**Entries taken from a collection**
----------------
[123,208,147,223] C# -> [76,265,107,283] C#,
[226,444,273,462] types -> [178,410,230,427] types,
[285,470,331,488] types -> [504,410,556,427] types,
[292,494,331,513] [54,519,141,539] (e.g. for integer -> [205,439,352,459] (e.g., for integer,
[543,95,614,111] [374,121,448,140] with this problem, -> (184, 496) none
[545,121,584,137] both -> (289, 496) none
----------------
From the data above, show each line that contains "types".

**ANSWER AREA**
[226,444,273,462] types -> [178,410,230,427] types,
[285,470,331,488] types -> [504,410,556,427] types,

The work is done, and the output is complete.